Core burst onto the scene with Halifax, netting four times in his first five games before eventually falling out of favour.
“One of the problems I had was the manager didn’t seem to want to train me as I wanted,” he said of ex-Halifax boss Jack Breedon.
“I felt they were behind with the training. I wished they’d concentrated on what I saw as training, whereas they wanted you to run, run, run, run, run. All the rest wasn’t very important.
“All the time I played football, I wasn’t good with my head. I don’t remember heading a goal. I might’ve done but I don’t remember it.

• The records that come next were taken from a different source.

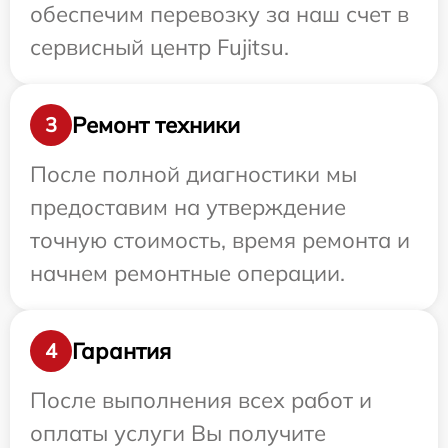
обеспечим перевозку за наш счет в
сервисный центр Fujitsu.
Ремонт техники
3
После полной диагностики мы
предоставим на утверждение
точную стоимость, время ремонта и
начнем ремонтные операции.
Гарантия
4
После выполнения всех работ и
оплаты услуги Вы получите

“I never thought I was the best player, but if the ball was in the penalty area and the opponents were very quick, then I had this facility for scoring goals.
“If you’re a local boy, you get tremendous pleasure from just walking to the ground, because everybody knows you.
“It was wonderful. So many professional footballers play for teams in other towns, but imagine what it’s like to play for your home-town team?
“As a young boy, it was felt I was a young footballer.
“I played for Halifax under 12s, and then when I was 16 Huddersfield, who were in the First Division, came in for me, but my father said I had to go to university.
“I used to play for Halifax on a Saturday, and get three pounds for it, and I also joined the RAF, going to Sherburn-in-Elmet every Sunday, learning to fly.
“Although I started with nothing, by the time I was 23 I felt I was getting on in the world, and that’s never really stopped.”
Core’s life took him to the other side of the world to West Yorkshire, but he still keeps an eye on The Shaymen’s progress.
“I love watching football today, because I can see the difference from when I played.
“We didn’t play like that, partly because of managers. Football’s a beautiful game.
“I have my iPad out for every Halifax match, and I follow every minute of it.
“I wish they were doing better.
“The stands (at The Shay) are wonderful. There was only one stand when I was there.
“The crowds were much better than they are today.
“I see that the crowds every week are a little over a thousand, but when I played it was four or five thousand.
“I’m angry that Halifax only get a thousand. Playing in-front of a thousand people can’t be very exciting.”
Core says he has no regrets about not making it as a professional footballer, and that his career with Avery gave him a life that football never could have.
“I was the shyest man in Rishworth, but I flourished, and every couple of years they promoted me and let me live all over the world, in Europe, Singapore, flying all over south-east Asia.
“Can you imagine what it was like for this little boy from the hills?
“What a wonderful privilege. And then at 55 I retired on a full pension.
“I’ve had a ball. I’m on my fifth wife, I have six children.
“I’ve had a fantastic life. I’ve been so blessed. I couldn’t have written a better life story.”